In lieu of DC’s upcoming animated originals 10th anniversary box set, we here at DCN have decided to do 30 days of movie reviews, covering all of the DC Universe Animated Original Movies, leading right up to the release of the newest film, Batman and Harley Quinn, on August 15th. So today we start with the film that kicked off this amazing world of animated films, Superman/Doomsday! Please enjoy and keep an eye out over the next month for a new review every day!!
[Editor’s Note: This review may contain spoilers]
Directed By: Bruce Timm, Lauren Montgomery and Brandon Vietti
Written By: Duane Capizzi and Bruce Timm
Starring: James Marsters, Adam Baldwin, Anne Heche
Original Release Date:Â September 18, 2007
Summary
Lex Luthor’s company, Lexcorp, is on a digging project when they hit a spaceship buried deep near the Earth’s core. While tampering with the ship, they accidentally unleash Doomsday, a biogenetically engineered monster with super strength that has one singular focus. Doomsday begins a rampage of destruction with his sights set on Metropolis. There is only one person who can stop this beast, and that person is Superman!
Positives
This was DC Animated films’ first attempt to bring well-known comic book stories to animated movie form and they couldn’t have picked a much bigger first story to hit the ground running. “The Death of Superman” was a major headline when released in the comics and made for a great first choice.
The voice actors did a fantastic job with their roles. Anne Heche in particular did an outstanding job of delivering powerful emotion to Lois when she lost the love of her life. Adam Baldwin and James Marsters both delivered powerful performances as Superman and Lex Luthor.
Negatives
Unfortunately, this movie does not live up to it’s potential. Superman’s death and battle with Doomsday occurs within the first act and takes a backseat to the clone storyline. For a time, Warner Bros. wouldn’t allow their heroes to die in a movie, which unfortunately takes the emotion out of this storyline. It would have been a much more powerful film to see the romance grow between Lois and Clark throughout the film only to have her lose him in the end.

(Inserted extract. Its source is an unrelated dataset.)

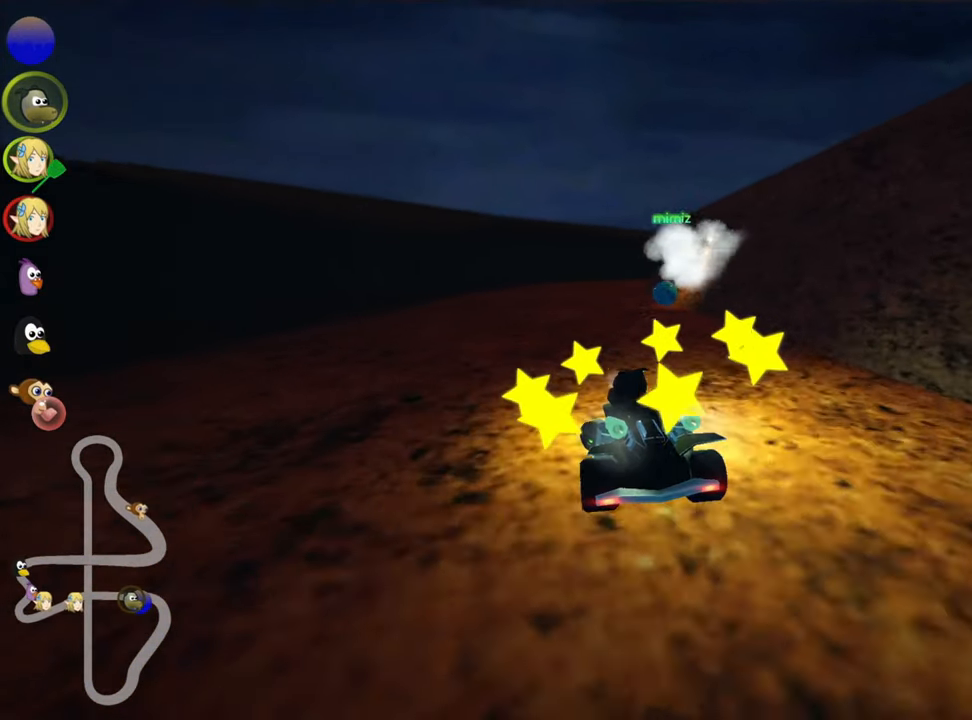
{"keys": ["up"], "events": [[333, "left", "up"]]}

Instead they tried to cram three different stories, The Death of Superman, The Reign of Superman and The Return of Superman into a 77 minute film. In doing so, it loses the impact it should have had. This would have worked so much better as three separate films, each focusing on one of those three stories, and perhaps if it had been done today, it would’ve been done like that.
Verdict
As a first attempt to animate well-known graphic novels into a film, this movie does okay, but is far from a homerun. For the average moviegoer they may find the film to be decent, but to anyone that knows the actual story, they’ll recognize how it fails to bring any of the emotional narrative with it.
It’s worth watching, but I highly recommend anyone that watches this, go back and read the original comic book as well.